According to the article on GSA contractor regulations, which three bodies jointly issue the Federal Acquisition Regulation?

Extracted text >>
◆ ◆ ◆ ◆ ◆
Understanding GSA Contractor Regulations
GSA Schedule | 5 Min Read
If your family is as competitive as mine when playing games, you may have to bring out the rule book. The rule book outlines a set of instructions and is the ultimate authority on what rules must be followed for success. Well, the Federal Acquisition Regulation (FAR), the General Services Acquisition Manual (GSAM) and Acquisition Regulation (GSAR), and the Defense Federal Acquisition Regulation Supplement (DFARS), are like the rule books that GSA contractors must reference when it comes to their GSA Schedule. Many of our clients ask us how to make sense of it all because it can be overwhelming. In this blog, we are going to outline the FAR, DFARS, GSAM/GSAR, and explain what they are, how you can understand them, and a few important clauses to follow.
Breaking Down the Federal Acquisition Regulation (FAR)
The Federal Acquisition Regulation (FAR) is a group of categorized acquisition policies and procedures. It is seen as the authoritative document that outlines procurement regulations for executive agencies. The FAR is jointly issued by the General Services Administration (GSA), The Department of Defense (DoD), and the National Aeronautics and Space Administration (NASA). This document has approximately 2,000 pages so navigating it can be complex. It’s easier to read if you understand how the FAR is organized. It’s organized into the following eight (8) subject matter areas:
- Parts 1- 4: General
- Parts 5 – 12: Competition and Acquisition Planning
- Parts 13 - 18: Contracting Methods and Types
- Parts 19 - 26: Socioeconomic Programs
- Parts 27 - 33: Contracting Requirements (Cost Principles)
- Parts 34 - 41: Special Categories
- Parts 42 - 51: Contract Management
- Parts 52 - 53: Clauses and Forms
Since this document is quite dense, contractors are not expected to commit every page to memory. Rather it’s important to pay attention to the FAR clauses that apply to your specific contract. For GSA contract holders the FAR clauses are identified in the Multiple Award Schedule (MAS) solicitation.
◆ ◆ ◆ ◆ ◆
Provided data >>
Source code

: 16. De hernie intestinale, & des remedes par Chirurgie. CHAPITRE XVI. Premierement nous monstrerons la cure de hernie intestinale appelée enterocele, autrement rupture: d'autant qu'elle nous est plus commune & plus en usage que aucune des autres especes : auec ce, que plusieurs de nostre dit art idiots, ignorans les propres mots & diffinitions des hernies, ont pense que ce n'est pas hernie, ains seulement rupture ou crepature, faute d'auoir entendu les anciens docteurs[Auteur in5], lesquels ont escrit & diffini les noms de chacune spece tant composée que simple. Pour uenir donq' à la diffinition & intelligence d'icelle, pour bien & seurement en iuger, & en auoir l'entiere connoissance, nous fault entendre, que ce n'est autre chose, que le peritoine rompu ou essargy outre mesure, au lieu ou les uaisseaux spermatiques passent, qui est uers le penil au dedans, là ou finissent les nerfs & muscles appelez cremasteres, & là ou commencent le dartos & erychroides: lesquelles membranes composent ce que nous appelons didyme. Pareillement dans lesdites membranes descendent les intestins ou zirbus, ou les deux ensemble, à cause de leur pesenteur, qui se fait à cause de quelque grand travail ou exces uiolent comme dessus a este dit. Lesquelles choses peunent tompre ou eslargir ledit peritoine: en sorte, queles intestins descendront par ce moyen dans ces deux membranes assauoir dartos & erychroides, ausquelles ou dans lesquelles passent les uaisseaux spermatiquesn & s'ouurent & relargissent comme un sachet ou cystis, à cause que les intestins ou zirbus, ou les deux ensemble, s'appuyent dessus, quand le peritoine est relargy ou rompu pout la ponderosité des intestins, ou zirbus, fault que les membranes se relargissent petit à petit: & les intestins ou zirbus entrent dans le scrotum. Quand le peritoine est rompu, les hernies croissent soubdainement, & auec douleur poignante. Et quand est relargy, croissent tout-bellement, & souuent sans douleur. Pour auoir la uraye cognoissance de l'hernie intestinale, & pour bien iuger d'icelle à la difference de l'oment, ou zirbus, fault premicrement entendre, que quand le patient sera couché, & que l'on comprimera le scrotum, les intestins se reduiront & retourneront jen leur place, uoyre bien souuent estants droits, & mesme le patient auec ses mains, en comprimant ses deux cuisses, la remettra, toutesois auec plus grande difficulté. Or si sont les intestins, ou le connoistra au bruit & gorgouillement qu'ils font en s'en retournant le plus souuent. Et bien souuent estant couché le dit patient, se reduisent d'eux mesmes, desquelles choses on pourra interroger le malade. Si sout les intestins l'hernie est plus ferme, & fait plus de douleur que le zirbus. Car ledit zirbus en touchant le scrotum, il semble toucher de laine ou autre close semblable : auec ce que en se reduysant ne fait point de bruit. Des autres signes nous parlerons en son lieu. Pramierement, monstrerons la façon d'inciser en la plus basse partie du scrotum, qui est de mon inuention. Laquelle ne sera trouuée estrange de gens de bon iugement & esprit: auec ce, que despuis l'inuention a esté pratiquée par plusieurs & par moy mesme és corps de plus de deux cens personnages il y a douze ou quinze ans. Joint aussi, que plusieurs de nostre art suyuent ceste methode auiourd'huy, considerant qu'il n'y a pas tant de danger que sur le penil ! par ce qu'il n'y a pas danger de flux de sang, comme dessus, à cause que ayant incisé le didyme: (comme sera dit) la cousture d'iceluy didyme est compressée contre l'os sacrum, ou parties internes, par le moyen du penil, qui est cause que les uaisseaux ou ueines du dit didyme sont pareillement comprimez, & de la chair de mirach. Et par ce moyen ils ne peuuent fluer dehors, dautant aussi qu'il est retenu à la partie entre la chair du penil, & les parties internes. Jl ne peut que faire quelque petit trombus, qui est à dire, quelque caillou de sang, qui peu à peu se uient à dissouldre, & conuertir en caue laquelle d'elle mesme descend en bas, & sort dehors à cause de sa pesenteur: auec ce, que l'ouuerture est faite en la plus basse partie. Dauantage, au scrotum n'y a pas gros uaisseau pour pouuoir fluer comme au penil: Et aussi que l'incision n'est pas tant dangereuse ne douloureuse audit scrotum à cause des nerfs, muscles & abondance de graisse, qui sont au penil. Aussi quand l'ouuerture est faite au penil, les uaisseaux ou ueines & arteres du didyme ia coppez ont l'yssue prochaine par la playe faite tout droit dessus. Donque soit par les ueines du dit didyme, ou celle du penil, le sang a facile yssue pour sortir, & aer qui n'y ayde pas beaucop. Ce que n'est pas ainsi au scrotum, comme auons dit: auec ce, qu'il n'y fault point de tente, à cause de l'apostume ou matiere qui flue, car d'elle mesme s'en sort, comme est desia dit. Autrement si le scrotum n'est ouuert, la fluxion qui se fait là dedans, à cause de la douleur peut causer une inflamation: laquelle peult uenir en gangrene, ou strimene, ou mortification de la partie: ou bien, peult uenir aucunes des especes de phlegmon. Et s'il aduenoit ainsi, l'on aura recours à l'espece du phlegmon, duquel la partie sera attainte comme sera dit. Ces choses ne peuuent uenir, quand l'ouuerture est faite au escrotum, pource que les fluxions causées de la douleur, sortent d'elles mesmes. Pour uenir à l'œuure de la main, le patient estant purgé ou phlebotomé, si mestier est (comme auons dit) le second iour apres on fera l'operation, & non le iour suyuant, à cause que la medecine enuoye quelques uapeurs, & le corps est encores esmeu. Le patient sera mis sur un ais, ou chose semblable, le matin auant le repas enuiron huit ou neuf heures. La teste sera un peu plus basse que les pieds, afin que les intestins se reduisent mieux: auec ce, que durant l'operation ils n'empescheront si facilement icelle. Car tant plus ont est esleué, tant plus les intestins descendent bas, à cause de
◆ ◆ ◆ ◆ ◆
Output of the exercise >>
The General Services Administration (GSA), the Department of Defense (DoD), and the National Aeronautics and Space Administration (NASA).